The Illinois Department of Public Health told NBC 5 earlier this month it is also tracking cases of individuals who have been vaccinated and test positive for COVID-19. According to IDPH, of the more than 1.6 million people who are fully vaccinated, 217 reported a positive test more than two weeks after their last vaccine dose.
Ariel Silver of Northbrook, a sales manager for a medical device company, said she received her second dose of the Pfizer vaccine in mid-January and tested positive for COVID-19 in early March.
“Having been fully vaccinated for six weeks and then to get a positive COVID test, I was shocked,” Silver said.
Silver said her two young daughters tested positive in late February, and soon after she started feeling sick.
“It hit me hard," she said. "I’ve read that if someone vaccinated gets COVID, it’s usual very mild symptoms. But for two days my symptoms were not mild at all. I was in bed, very ill."
According to the Centers for Disease Control, the vaccine will help keep people from getting seriously ill, but those who are fully vaccinated should still take proper health precautions, particularly in public places, as "we’re still learning how vaccines will affect the spread of COVID-19."
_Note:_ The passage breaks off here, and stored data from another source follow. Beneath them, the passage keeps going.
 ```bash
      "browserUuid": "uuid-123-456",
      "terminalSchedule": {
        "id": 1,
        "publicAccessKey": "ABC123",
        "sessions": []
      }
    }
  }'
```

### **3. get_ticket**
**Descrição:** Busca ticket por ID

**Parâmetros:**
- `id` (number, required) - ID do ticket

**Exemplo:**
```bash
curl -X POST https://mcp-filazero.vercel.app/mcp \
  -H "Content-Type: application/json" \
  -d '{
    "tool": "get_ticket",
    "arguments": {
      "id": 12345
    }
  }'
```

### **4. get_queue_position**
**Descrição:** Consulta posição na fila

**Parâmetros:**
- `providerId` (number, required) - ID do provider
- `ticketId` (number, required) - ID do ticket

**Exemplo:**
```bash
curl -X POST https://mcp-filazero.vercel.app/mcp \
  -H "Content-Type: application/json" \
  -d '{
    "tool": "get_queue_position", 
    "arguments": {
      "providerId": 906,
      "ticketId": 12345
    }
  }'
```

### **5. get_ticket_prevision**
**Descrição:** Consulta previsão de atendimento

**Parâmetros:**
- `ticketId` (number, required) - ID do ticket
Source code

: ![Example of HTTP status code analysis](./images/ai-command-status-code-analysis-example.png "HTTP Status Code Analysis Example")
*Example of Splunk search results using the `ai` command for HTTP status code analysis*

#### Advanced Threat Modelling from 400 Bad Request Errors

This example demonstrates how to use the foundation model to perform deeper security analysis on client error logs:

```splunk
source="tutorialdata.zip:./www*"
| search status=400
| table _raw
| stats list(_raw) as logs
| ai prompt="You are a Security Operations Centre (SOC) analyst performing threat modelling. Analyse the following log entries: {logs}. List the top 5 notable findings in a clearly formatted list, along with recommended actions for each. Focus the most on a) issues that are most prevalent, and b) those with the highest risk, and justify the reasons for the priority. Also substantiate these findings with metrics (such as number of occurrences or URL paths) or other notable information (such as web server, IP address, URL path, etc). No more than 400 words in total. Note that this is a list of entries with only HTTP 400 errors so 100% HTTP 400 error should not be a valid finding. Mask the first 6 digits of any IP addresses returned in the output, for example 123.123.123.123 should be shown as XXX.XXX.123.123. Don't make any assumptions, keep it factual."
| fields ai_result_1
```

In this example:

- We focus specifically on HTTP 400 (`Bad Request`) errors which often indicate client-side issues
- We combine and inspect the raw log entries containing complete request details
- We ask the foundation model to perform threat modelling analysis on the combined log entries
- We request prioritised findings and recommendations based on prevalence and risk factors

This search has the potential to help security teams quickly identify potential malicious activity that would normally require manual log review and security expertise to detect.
“We shouldn’t be surprised about some people still getting infected, especially if they have high risk exposures, like a household exposure, but what we shouldn’t expect are severe infections because we know the vaccines were highly protective against from any hospitalizations,” said Dr. Jonathan Pinsky, a medical director and infectious disease control and prevention specialist at Edward Hospital.
Health experts have also expressed concern about new and emerging variants of the virus. Though studies have shown the current vaccines provide protection against known variants so far, they may not be as effective against the new strains.
The variant from South Africa, for example, reduced Pfizer-BioNTech's antibody protection by two-thirds, according to a February study. Moderna's neutralizing antibodies dropped six-fold with the South Africa variant, CNBC reported.
But boosters and new versions of vaccines that target the variants are already being explored.
Pfizer-BioNTech is testing a third booster shot of its vaccine on fully vaccinated people.
"The flexibility of our proprietary mRNA vaccine platform allows us to technically develop booster vaccines within weeks, if needed," Ugur Sahin, CEO and co-founder of BioNTech, said in a release.
Moderna is also testing a potential third dose of its current vaccine, and a possible booster shot specifically targeting the South Africa variant.
Meanwhile, Johnson & Johnson CEO Alex Gorsky said during an interview with CNBC's "Squawk Box" earlier this month that the company is well-positioned to adapt its vaccine for variants, and is working on developing software that will "help address some of these new and emerging variants."
Still, Arwady stressed the importance of getting the vaccine.
"Nobody [who is vaccinated] has been hospitalized or died or gotten seriously ill, but it is a small piece of this and I don't want people to freak out about this," she said. "The vaccine continues to work just as it has looked and is expected to work. And again if everybody's vaccinated, not a big concern."